Equifinality means that multiple pathways can lead to the same outcome, or in this case, multiple gene clusters could correlate with the same clinical syndrome. Multifinality means that one cause can have multiple effects, or here that one gene cluster could correlate with multiple clinical syndromes. This is not surprising. We see this in may multigene disorders, even outside of psychiatry. Specific clinical manifestations often have a probabilistic relationship to markers of underlying cause.
Finally, the clusters of SNPs were more predictive than looking at cumulative predictive value of the individual SNPs. This highly suggests that it is the interaction among the various genes that is important, and not just the adding up of individual gene effects.
One of the authors, Robert Cloninger, is quoted as saying:
“What we’ve done here, after a decade of frustration in the field of psychiatric genetics, is identify the way genes interact with each other, how the ‘orchestra’ is either harmonious and leads to health, or disorganized in ways that lead to distinct classes of schizophrenia.”
Conclusion
This is an exciting study for two reasons. The first is that it sheds significant light on the genetics of schizophrenia. This may lead to a new consensus about the clinical subtypes of schizophrenia. It will be interesting to see if the 8 clusters of symptoms identified in this study become officially recognized as the clinical subtypes of schizophrenia.

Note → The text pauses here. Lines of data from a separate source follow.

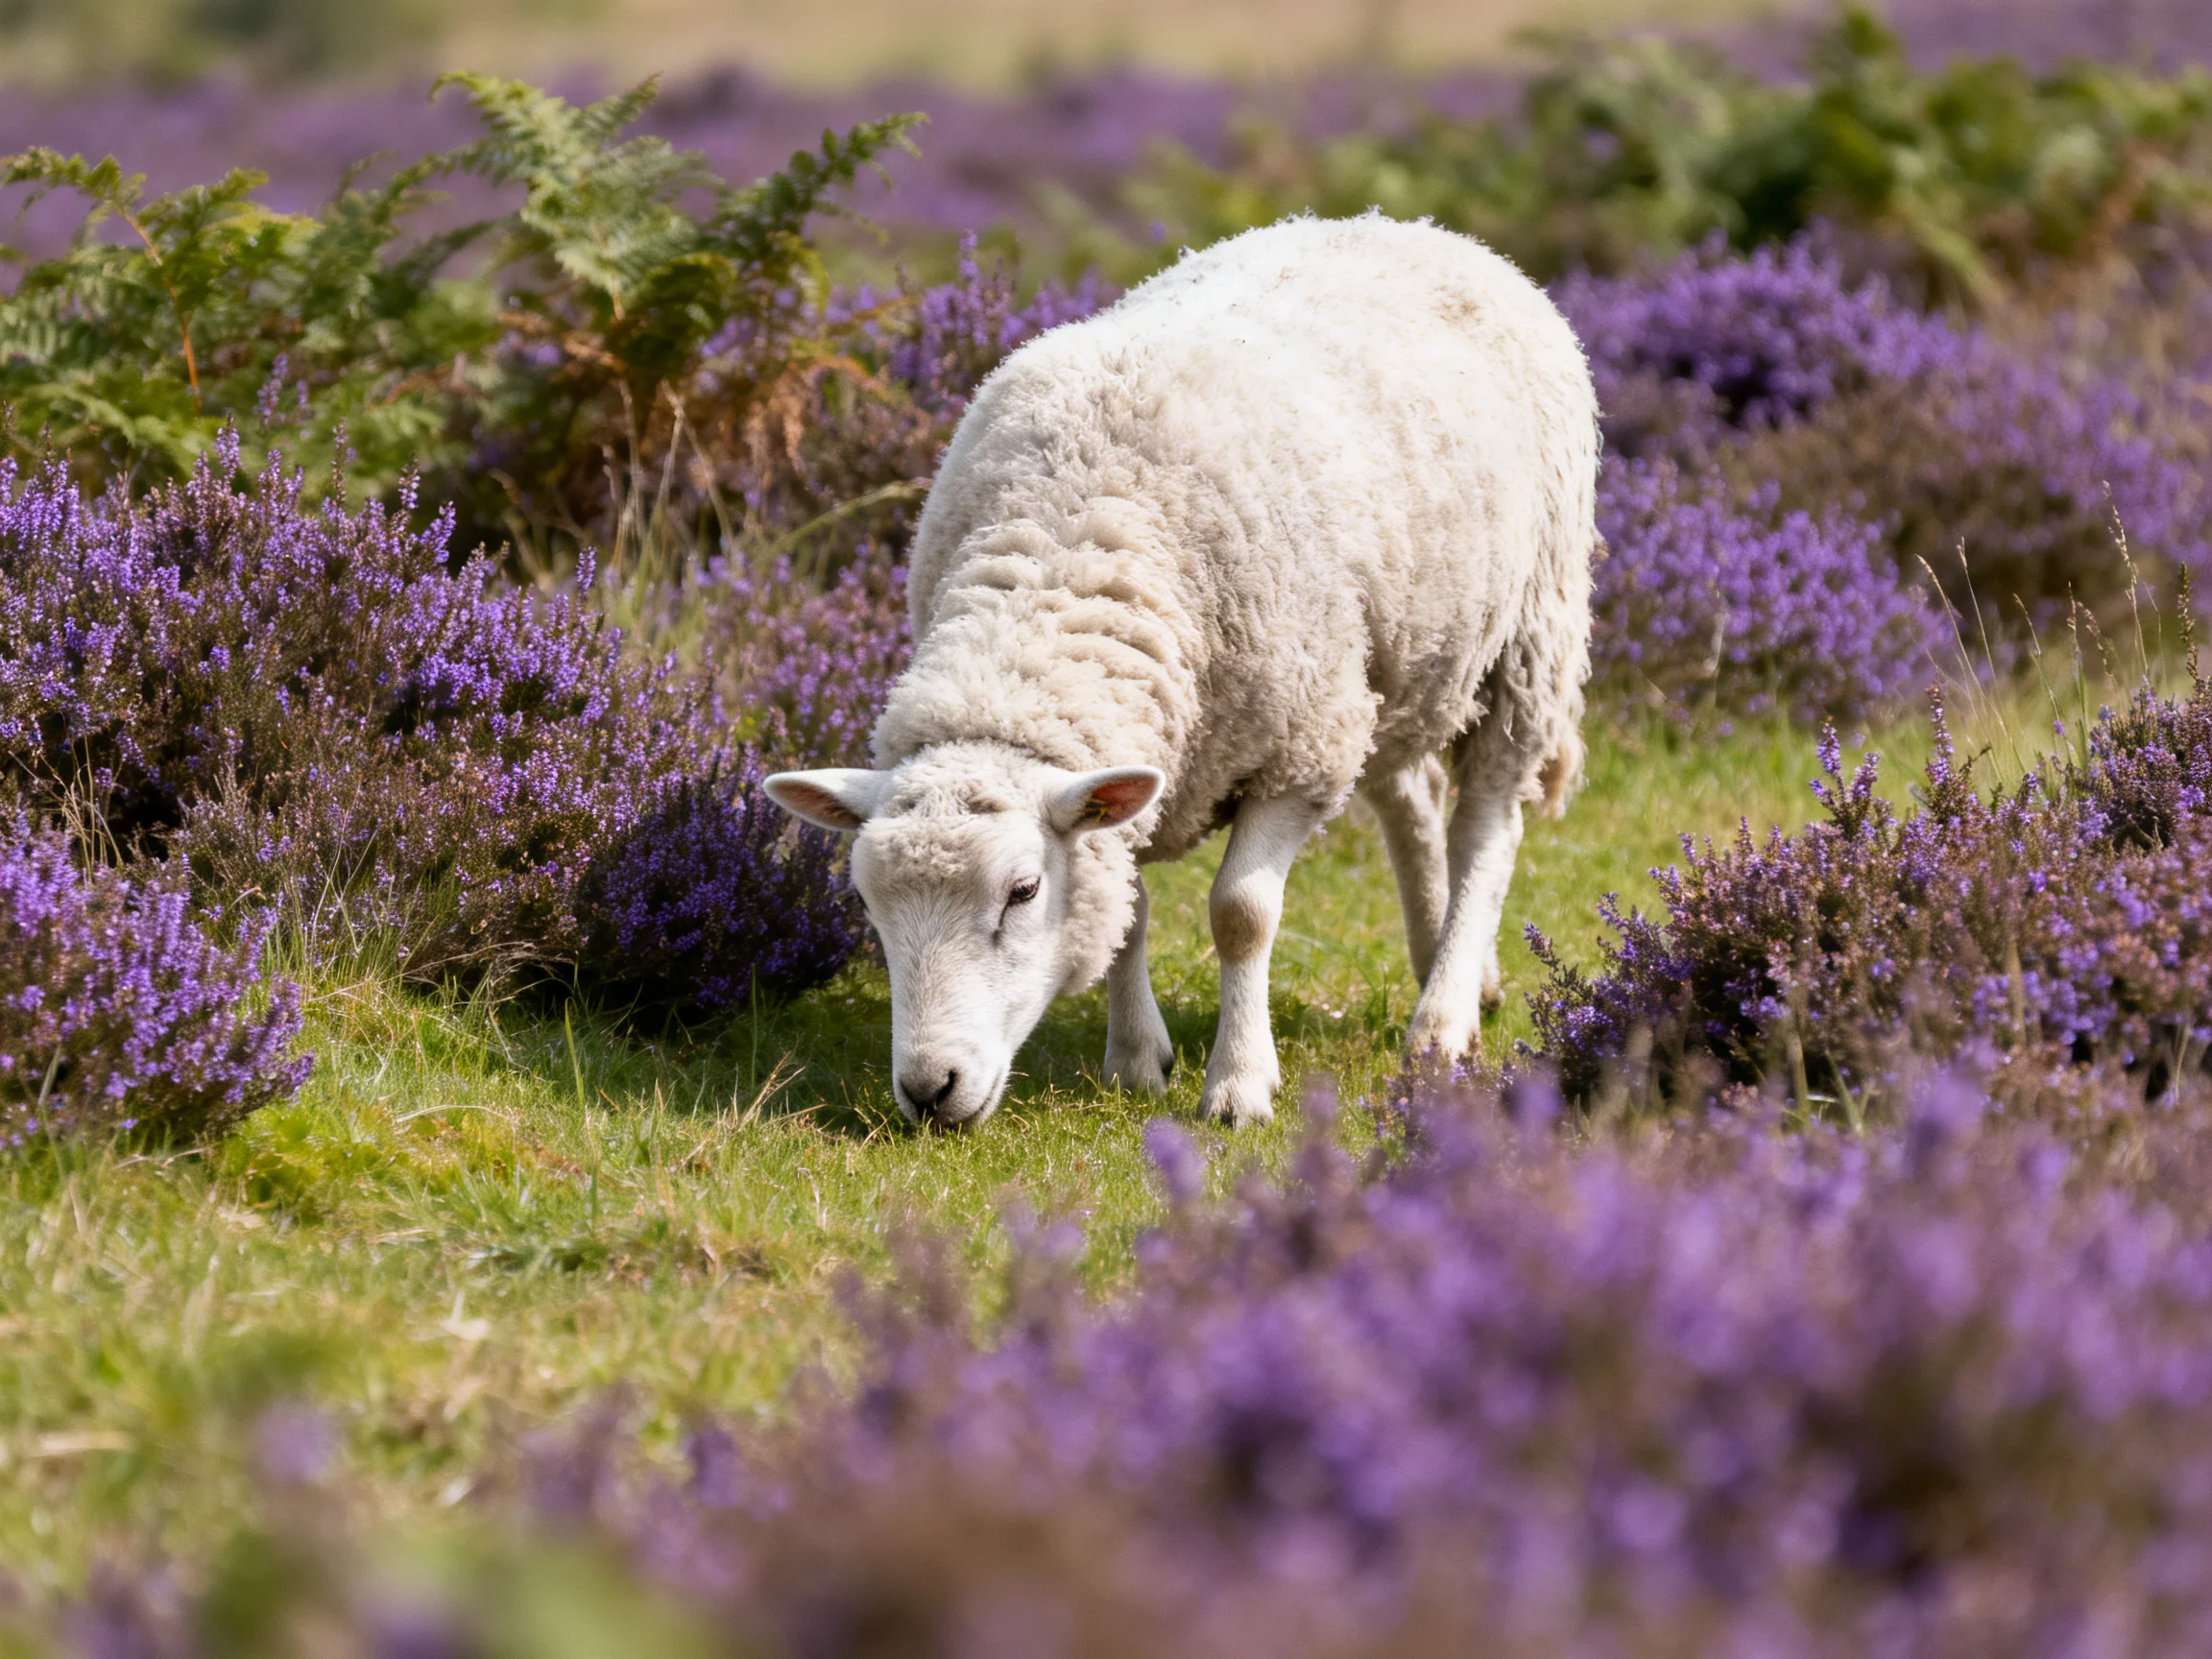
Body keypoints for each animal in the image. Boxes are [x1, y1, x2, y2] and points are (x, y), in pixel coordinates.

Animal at [765, 213, 1597, 1128]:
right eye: (867, 904)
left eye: (1022, 891)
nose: (928, 1089)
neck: (1070, 551)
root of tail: (1415, 227)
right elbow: (1126, 912)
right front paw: (1136, 1061)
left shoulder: (1299, 752)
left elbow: (1241, 914)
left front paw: (1239, 1085)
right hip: (1396, 661)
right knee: (1410, 799)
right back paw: (1449, 964)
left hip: (1529, 633)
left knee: (1485, 823)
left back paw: (1442, 1020)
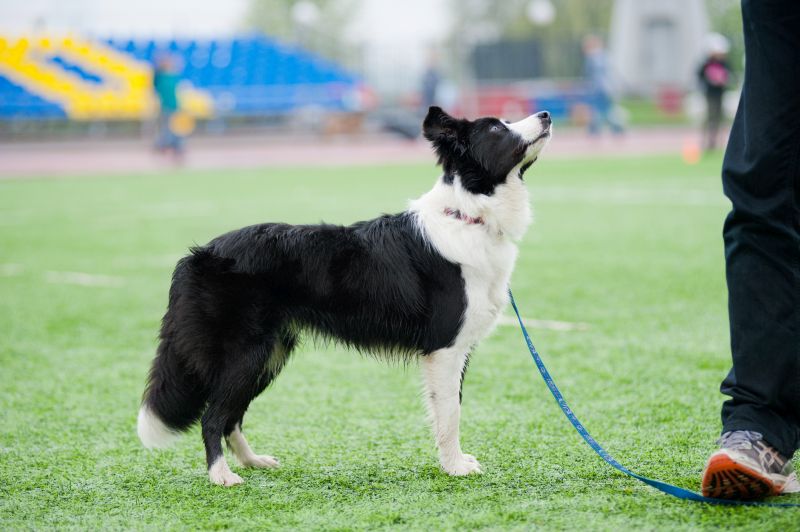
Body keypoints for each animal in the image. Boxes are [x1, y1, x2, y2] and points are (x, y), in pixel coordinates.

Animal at [138, 106, 552, 484]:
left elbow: (449, 409)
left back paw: (252, 461)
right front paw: (455, 467)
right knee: (213, 415)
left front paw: (455, 462)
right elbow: (451, 413)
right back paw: (221, 476)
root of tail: (198, 254)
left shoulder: (457, 350)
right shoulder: (445, 347)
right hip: (247, 351)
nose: (546, 114)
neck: (469, 214)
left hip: (270, 353)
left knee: (231, 415)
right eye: (497, 129)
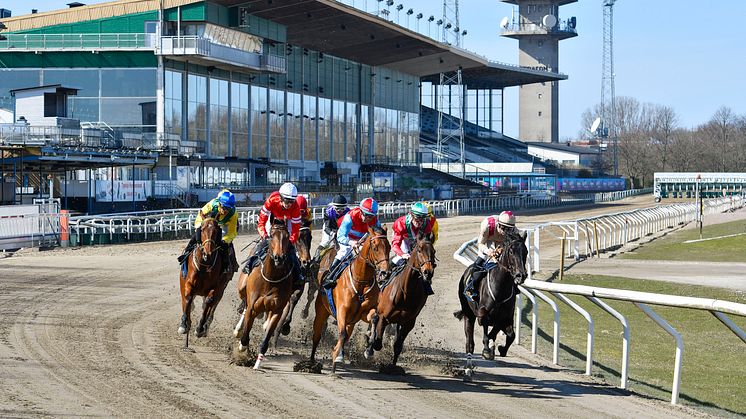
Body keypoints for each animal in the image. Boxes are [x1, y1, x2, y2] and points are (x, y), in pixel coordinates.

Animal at [177, 218, 230, 350]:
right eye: (202, 229)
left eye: (216, 231)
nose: (208, 252)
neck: (205, 265)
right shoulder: (189, 284)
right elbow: (189, 298)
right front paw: (184, 324)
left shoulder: (216, 288)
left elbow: (208, 302)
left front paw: (200, 328)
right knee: (186, 301)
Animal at [232, 218, 296, 370]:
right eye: (271, 235)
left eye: (287, 236)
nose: (279, 258)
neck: (271, 278)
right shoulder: (253, 307)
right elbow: (245, 337)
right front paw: (242, 350)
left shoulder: (277, 310)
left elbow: (266, 339)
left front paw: (257, 363)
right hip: (242, 288)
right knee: (244, 306)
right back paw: (238, 330)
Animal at [306, 226, 390, 374]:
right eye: (375, 248)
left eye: (389, 247)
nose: (385, 273)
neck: (361, 281)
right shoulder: (342, 311)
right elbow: (342, 333)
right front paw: (337, 355)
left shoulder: (364, 313)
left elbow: (374, 319)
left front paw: (369, 350)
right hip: (321, 311)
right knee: (317, 336)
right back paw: (313, 362)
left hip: (351, 321)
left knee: (346, 335)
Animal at [364, 231, 436, 370]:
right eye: (419, 250)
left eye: (433, 251)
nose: (428, 272)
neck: (406, 292)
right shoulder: (384, 316)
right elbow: (377, 342)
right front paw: (369, 349)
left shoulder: (408, 323)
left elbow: (397, 346)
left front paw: (393, 367)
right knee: (373, 321)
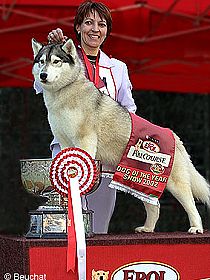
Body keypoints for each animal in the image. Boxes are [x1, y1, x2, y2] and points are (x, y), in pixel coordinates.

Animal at [32, 37, 210, 234]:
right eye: (41, 62)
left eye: (56, 61)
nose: (43, 75)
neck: (63, 92)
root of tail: (173, 135)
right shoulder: (64, 142)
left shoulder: (85, 140)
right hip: (141, 181)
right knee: (154, 206)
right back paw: (147, 228)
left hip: (174, 183)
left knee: (191, 204)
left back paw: (196, 228)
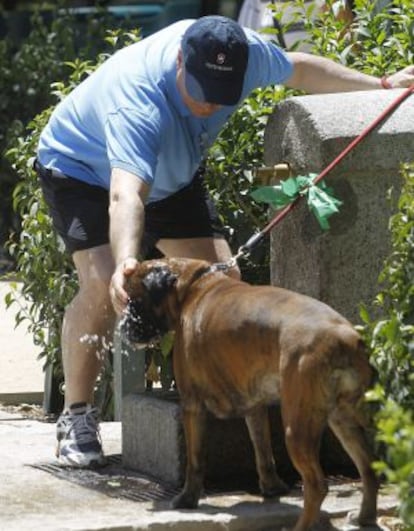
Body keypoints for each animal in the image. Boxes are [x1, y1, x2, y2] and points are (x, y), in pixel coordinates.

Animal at [122, 258, 378, 531]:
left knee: (317, 486)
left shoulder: (192, 405)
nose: (124, 325)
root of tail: (343, 338)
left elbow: (195, 460)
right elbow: (262, 449)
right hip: (345, 421)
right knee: (369, 469)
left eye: (134, 300)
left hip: (298, 430)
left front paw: (187, 499)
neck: (192, 286)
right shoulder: (255, 408)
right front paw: (272, 488)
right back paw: (365, 517)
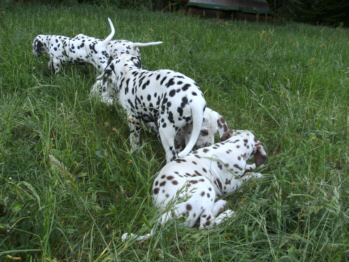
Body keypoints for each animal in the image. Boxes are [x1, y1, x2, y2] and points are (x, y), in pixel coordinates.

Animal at [121, 129, 266, 242]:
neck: (233, 146)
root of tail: (165, 213)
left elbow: (247, 168)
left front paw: (254, 166)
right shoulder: (229, 185)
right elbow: (245, 178)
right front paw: (257, 175)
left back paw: (220, 205)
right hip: (205, 184)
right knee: (205, 224)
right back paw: (226, 214)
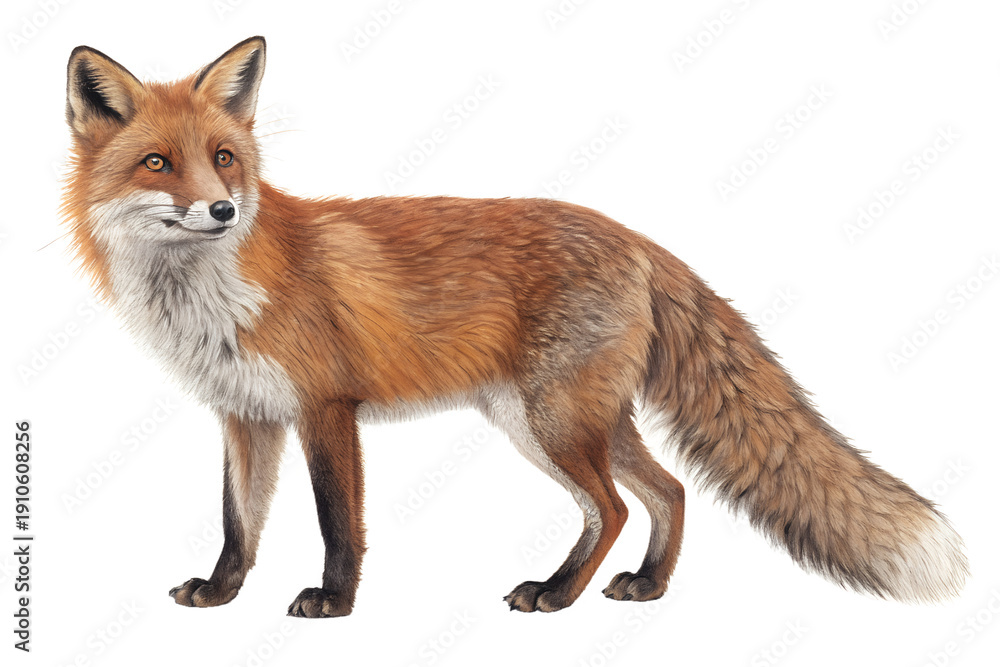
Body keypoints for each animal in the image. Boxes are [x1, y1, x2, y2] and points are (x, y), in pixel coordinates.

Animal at [62, 36, 968, 618]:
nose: (222, 209)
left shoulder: (326, 407)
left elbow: (336, 521)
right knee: (666, 491)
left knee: (616, 506)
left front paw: (335, 600)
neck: (214, 292)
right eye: (157, 164)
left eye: (223, 159)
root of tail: (638, 237)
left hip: (554, 421)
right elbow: (236, 523)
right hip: (563, 420)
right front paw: (220, 593)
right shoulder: (245, 415)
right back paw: (645, 586)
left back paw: (558, 594)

Second, and I think more importantly, this study shows the power of this approach to correlating genetics and clinical syndromes – looking specifically at the interaction of clusters of genes, rather than the contribution of individual genes. Applying this technique to many psychiatric and even non-psychiatric conditions may prove highly fruitful.
What this reflects is that, not only is the brain extremely complex, but genetics is extremely complex as well. The genetics of brain development is therefore complex squared. We need to take an equally complex approach to asking questions about the relationship between specific gene variants and resulting neurological outcomes. This approach perhaps gets us to the next level, looking at gene clusters, although I would not be surprised if deeper levels of complexity await our discovery.
I would like to see the common public conception of genetics get away from the simplistic notion of “the gene for X,” or the false dichotomy between genes and environment. Genes are not blueprints. They do not work from the top down. Genes are complex dynamic instructions that interact with other genes and a variety of environmental factors. The field of epigenetics is essentially the study of those factors that affect genetic expression. But really genetics and epigenetics are part of the same big picture of how genes work.
The other take-home message is that many diseases and disorders are really categories of similar diseases and disorders. This is particularly true in psychiatry, although not unique to psychiatry. For all the above reasons we may never identify a pure schizophrenia subtype. Such categories will always be fuzzy around the edges and blur one into the other. That is simply the nature of a complex dynamic system.